Looping over pairs of values in bash
I agree with the answer currently proposed by fedorqui in the context of the question currently asked. The below is given only to provide some more general answers.
One more general approach (for bash 4.0 or newer) is to store your pairs in an associative array:
declare -A pairs=( [4_1]=4_2 [5_1]=5_2 [6_1]=6_2 [7_1]=7_2 [8_1]=8_2 )

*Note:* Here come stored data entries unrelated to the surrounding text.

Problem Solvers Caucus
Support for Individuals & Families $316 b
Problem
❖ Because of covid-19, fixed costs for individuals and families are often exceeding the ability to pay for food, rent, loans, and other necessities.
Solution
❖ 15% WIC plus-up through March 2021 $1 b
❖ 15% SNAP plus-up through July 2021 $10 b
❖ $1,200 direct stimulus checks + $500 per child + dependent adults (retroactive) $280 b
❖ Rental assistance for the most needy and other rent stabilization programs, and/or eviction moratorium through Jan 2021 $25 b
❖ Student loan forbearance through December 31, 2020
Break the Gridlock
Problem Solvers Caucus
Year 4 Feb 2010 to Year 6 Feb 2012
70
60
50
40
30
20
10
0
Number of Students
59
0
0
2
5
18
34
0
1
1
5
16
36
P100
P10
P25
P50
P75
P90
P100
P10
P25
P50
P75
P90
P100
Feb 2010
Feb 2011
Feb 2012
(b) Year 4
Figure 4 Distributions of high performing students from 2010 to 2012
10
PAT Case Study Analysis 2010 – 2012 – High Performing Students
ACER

for i in "${!pairs[@]}"; do
j=${pairs[$i]}
paste "$i.txt" "$j.txt" >"${i}.${j}.txt"
done
Another (compatible with older releases of bash) is to use more than one conventional array:
is=( 4_1 5_1 6_1 7_1 8_1 )
js=( 4_2 5_2 6_2 7_2 8_2 )
for idx in "${!is[@]}"; do
i=${is[$idx]}
j=${js[$idx]}
paste "$i.txt" "$j.txt" >"$i.$j.txt"
done
Simplest so far:
for i in "1 a" "2 b" "3 c"; do a=( $i ); echo "${a[1]}"; echo "${a[0]}"; done
a
1
b
2
c
3
You can use an associative array:
animals=(dog cat mouse)
declare -A size=(
[dog]=big
[cat]=medium
[mouse]=small
)
declare -A sound=(
[dog]=barks
[cat]=purrs
[mouse]=cheeps
)
for animal in "${animals[@]}"; do
echo "$animal is ${size[$animal]} and it ${sound[$animal]}"
done
This allows you traversing pairs, triples, etc. Credits: the original idea is taken from @CharlesDuffy-s answer.